Delta Air Lines Inc. will leave the U.S. industry’s main trade group in 2016 after the world’s third-largest carrier staked out policy differences with several of its peers.
The move “was not unexpected as the carrier has not been aligned with other” members of Washington-based Airlines for America, the group’s chief executive officer, Nick Calio, said in a statement Tuesday. Delta didn’t agree with the group’s support for reorganizing the U.S. air traffic control system and removing it from federal oversight, A4A said.
Delta’s exit underscores the gap among U.S. airlines over competition from Persian Gulf carriers. The Atlanta-based airline has been the largest source of funds for lobbying against what it says are unfair government subsidies for the Gulf trio -- a stance backed by American Airlines Group Inc. and United Continental Holdings Inc. JetBlue Airways Corp. has supported expansion by the Middle East carriers.

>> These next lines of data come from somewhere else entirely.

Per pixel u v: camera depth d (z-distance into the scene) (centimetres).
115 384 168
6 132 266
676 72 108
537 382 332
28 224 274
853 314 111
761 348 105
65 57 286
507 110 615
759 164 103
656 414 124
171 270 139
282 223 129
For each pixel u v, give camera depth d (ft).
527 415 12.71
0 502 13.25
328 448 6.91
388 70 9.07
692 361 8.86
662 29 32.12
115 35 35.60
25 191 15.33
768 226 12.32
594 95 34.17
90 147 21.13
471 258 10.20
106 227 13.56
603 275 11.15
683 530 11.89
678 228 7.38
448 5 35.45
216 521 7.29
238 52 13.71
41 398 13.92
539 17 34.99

“It makes some sense,” said George Hamlin, president of Hamlin Transportation Consulting. “You’ve got quite a disparate group. It’s useful to have a trade group, but sometimes you have members going off in different directions.”
Delta also has differed with other A4A members over the U.S. Export-Import
Bank, lobbying Congress against renewal of the agency that provides low-
interest loans to help foreign carriers buy Boeing Co. wide-body aircraft to
compete on international routes.
Delta’s departure, and the loss of about $5 million the airline paid in annual dues, won’t affect the trade group’s staffing or the scope of its work, A4A spokeswoman Jean Medina said in an e-mail.

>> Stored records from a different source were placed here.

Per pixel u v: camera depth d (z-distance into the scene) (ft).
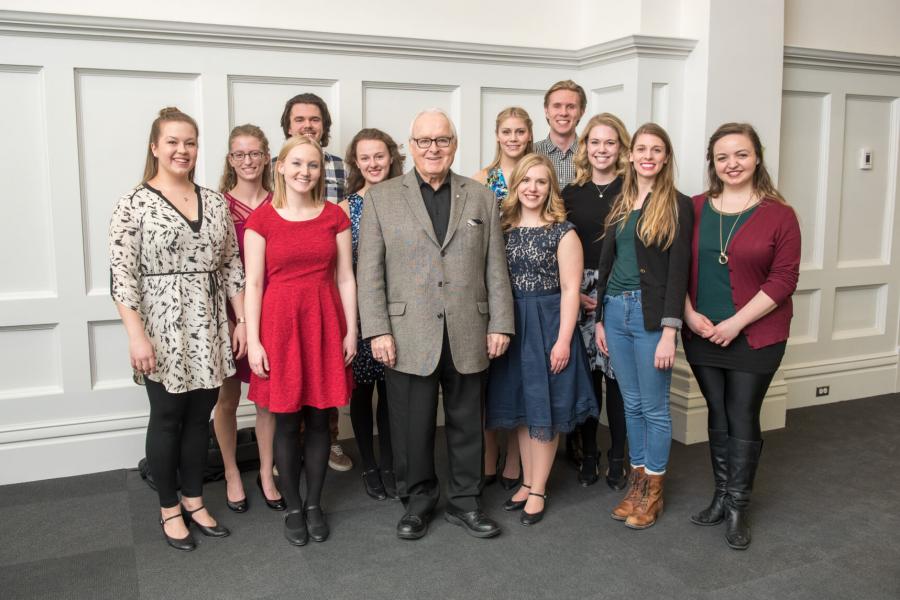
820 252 14.08
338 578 7.91
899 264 14.96
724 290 8.65
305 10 11.55
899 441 12.22
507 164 10.38
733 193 8.79
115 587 7.74
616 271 9.19
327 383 8.56
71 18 9.96
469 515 8.94
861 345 14.78
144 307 8.09
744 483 8.62
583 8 13.52
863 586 7.73
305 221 8.50
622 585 7.77
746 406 8.64
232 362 8.73
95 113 10.49
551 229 9.11
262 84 11.32
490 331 8.80
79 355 10.74
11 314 10.30
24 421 10.55
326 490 10.30
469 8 12.67
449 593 7.62
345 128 11.85
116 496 10.04
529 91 13.20
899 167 14.66
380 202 8.71
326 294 8.58
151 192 8.14
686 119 12.48
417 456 8.80
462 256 8.58
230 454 9.55
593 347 10.22
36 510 9.61
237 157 9.37
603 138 9.66
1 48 9.86
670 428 9.07
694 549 8.54
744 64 12.25
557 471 10.98
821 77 13.58
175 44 10.69
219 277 8.73
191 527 9.05
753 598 7.51
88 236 10.66
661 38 11.91
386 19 12.10
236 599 7.52
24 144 10.21
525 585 7.77
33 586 7.75
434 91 12.49
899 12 14.51
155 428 8.34
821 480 10.59
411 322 8.54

A4A hadn’t taken a strong stance in the Gulf carriers issue given the differing views among its members. Delta, American and United are asking the Obama administration to seek consultations with the United Arab Emirates and Qatar related to the issue as part of the Open Skies agreements the U.S. has with both states.
Delta’s annual A4A dues “can be better used to invest in employees and products to further enhance the Delta experience, and to support what we believe is a more efficient way of communicating in Washington on issues that are important to Delta customers and employees,” Kate Modolo, a Delta spokeswoman, said in an e-mailed statement.